ACTION ITEM:
Rewrite the part of the items that opens at their beginning and closes with the line containing "de fapt, supraviețuiesc", replacing every "Werk" with "Work" and leaving all else unchanged.
=== Begin Enclosure ===
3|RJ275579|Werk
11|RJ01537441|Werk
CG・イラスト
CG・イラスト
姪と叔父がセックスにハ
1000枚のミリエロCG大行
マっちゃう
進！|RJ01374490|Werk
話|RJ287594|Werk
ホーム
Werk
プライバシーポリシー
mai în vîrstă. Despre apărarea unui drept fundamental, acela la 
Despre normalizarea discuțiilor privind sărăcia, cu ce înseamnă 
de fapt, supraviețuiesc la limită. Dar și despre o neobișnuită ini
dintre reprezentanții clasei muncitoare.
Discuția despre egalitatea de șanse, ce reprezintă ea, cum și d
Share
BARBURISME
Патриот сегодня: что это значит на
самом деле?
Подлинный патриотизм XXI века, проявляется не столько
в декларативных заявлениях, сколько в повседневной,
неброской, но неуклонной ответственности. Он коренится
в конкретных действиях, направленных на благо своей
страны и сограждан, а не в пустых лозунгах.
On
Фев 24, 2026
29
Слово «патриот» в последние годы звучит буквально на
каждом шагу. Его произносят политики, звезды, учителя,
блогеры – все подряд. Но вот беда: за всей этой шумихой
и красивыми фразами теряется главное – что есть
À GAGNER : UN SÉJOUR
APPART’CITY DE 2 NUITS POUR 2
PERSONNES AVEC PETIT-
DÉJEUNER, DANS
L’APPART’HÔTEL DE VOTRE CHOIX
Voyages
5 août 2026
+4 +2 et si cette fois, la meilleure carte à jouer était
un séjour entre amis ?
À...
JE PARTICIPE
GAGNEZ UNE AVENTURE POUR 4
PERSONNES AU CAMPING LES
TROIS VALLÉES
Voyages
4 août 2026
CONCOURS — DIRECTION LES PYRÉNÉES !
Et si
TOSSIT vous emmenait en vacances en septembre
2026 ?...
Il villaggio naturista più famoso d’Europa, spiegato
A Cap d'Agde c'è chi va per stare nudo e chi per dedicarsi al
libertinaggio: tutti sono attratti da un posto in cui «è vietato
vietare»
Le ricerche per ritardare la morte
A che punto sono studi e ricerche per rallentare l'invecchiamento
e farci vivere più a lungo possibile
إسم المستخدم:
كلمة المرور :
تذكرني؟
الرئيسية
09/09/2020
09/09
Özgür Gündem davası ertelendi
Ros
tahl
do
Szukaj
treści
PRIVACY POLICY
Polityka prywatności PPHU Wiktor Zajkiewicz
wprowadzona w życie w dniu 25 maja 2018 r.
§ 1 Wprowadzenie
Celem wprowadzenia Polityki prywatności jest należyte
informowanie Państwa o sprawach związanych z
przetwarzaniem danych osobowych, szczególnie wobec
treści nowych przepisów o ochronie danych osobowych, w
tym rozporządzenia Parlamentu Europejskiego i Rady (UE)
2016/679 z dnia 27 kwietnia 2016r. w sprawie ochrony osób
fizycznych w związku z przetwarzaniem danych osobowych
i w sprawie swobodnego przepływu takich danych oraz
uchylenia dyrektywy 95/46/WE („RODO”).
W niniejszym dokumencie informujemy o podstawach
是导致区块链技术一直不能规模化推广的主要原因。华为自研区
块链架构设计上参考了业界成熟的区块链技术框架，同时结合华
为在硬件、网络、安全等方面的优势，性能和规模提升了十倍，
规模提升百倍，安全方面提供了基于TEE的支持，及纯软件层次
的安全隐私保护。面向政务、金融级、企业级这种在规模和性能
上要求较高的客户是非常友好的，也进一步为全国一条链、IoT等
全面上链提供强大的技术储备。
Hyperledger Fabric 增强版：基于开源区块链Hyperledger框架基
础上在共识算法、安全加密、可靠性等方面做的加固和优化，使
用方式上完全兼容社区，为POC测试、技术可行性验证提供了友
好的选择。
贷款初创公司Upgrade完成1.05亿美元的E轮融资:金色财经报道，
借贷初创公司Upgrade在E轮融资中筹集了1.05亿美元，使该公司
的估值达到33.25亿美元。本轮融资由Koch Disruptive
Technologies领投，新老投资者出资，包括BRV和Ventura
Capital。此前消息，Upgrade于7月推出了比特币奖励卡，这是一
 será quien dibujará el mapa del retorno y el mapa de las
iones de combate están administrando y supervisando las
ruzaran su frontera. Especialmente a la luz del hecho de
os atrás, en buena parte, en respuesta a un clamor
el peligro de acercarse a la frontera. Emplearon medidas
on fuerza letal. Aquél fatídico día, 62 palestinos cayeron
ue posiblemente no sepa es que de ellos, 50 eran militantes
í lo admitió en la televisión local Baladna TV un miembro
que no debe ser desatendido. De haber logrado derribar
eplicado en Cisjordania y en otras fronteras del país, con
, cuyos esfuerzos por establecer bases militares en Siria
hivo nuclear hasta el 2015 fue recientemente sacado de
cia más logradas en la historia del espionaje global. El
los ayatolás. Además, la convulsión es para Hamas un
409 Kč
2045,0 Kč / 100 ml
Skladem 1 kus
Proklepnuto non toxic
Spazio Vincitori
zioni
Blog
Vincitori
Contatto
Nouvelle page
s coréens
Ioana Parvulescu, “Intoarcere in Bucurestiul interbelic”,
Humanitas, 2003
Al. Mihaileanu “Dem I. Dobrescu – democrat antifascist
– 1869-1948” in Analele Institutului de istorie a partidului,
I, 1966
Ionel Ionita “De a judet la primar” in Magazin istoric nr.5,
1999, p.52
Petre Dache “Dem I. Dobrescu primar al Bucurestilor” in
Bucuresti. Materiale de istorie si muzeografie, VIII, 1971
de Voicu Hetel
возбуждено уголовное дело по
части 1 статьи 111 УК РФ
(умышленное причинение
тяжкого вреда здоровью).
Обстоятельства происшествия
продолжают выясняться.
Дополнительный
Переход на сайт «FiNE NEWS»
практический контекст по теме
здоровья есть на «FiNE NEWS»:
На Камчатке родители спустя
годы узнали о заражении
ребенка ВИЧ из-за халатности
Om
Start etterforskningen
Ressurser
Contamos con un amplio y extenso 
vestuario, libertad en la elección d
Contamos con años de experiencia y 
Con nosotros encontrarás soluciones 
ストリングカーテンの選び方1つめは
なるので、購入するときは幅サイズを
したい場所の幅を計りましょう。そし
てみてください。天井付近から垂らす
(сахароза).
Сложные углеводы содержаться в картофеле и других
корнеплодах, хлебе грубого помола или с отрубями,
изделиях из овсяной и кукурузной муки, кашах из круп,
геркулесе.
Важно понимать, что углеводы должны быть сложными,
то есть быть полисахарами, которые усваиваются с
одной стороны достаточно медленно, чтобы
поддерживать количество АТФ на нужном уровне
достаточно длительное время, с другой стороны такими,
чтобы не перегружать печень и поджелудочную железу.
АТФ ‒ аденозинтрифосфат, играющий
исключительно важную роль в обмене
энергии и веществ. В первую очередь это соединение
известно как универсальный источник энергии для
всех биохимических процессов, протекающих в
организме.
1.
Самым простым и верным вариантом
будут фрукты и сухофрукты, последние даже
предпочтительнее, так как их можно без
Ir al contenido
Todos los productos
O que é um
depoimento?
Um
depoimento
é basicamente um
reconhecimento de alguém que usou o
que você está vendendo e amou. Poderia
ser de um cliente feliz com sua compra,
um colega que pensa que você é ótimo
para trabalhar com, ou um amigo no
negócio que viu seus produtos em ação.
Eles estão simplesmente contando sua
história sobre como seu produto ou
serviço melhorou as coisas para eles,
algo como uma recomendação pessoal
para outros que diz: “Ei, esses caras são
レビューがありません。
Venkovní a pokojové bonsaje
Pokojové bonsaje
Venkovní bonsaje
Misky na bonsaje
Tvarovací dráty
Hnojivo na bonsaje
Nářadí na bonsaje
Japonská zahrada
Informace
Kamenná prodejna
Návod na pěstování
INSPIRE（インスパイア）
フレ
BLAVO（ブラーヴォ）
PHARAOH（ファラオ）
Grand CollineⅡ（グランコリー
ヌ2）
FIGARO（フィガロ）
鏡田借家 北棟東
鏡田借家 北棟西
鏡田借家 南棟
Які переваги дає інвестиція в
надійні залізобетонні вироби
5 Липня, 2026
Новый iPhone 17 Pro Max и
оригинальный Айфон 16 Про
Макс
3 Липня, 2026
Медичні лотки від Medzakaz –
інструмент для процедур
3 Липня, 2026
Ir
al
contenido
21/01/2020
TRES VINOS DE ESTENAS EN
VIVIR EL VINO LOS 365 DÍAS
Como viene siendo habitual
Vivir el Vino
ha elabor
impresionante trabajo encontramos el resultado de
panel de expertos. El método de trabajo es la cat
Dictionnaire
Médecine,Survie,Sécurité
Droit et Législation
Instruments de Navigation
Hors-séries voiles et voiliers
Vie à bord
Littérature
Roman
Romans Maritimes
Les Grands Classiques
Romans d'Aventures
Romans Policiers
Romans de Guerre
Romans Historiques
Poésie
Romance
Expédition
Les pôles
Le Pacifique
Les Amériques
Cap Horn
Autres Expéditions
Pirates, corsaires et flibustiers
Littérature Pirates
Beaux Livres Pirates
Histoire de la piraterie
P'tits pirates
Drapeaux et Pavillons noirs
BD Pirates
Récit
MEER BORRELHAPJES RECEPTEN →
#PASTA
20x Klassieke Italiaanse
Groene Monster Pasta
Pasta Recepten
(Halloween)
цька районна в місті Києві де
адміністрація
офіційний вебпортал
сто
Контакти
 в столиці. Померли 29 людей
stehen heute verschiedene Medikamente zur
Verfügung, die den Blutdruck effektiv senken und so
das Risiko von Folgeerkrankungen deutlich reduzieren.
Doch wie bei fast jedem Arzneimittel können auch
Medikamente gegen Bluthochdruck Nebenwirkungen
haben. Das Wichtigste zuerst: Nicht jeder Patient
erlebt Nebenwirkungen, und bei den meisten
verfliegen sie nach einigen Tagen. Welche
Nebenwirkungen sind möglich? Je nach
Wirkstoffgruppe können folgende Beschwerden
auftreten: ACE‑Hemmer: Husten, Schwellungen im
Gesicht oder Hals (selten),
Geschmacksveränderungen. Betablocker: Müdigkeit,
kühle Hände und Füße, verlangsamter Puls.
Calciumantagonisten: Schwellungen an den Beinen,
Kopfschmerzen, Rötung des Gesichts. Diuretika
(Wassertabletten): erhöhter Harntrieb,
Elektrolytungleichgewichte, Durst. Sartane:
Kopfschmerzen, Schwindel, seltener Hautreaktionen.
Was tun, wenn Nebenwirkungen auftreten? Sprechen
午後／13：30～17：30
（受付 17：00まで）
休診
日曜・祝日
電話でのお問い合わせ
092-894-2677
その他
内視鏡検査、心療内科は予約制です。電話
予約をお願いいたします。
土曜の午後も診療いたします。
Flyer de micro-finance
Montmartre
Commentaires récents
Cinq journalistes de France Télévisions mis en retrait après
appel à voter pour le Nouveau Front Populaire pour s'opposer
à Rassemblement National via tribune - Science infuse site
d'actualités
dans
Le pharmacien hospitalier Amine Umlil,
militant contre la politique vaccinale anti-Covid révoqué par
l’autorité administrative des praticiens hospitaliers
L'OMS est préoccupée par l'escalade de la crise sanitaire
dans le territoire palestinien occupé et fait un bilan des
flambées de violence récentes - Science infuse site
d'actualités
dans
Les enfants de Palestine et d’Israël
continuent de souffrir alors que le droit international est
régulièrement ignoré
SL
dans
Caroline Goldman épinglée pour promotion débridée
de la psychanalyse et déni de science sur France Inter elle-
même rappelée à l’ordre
=== End Enclosure ===
SOLUTION TO THE PROBLEM:
3|RJ275579|Work
11|RJ01537441|Work
CG・イラスト
CG・イラスト
姪と叔父がセックスにハ
1000枚のミリエロCG大行
マっちゃう
進！|RJ01374490|Work
話|RJ287594|Work
ホーム
Work
プライバシーポリシー
mai în vîrstă. Despre apărarea unui drept fundamental, acela la 
Despre normalizarea discuțiilor privind sărăcia, cu ce înseamnă 
de fapt, supraviețuiesc la limită. Dar și despre o neobișnuită ini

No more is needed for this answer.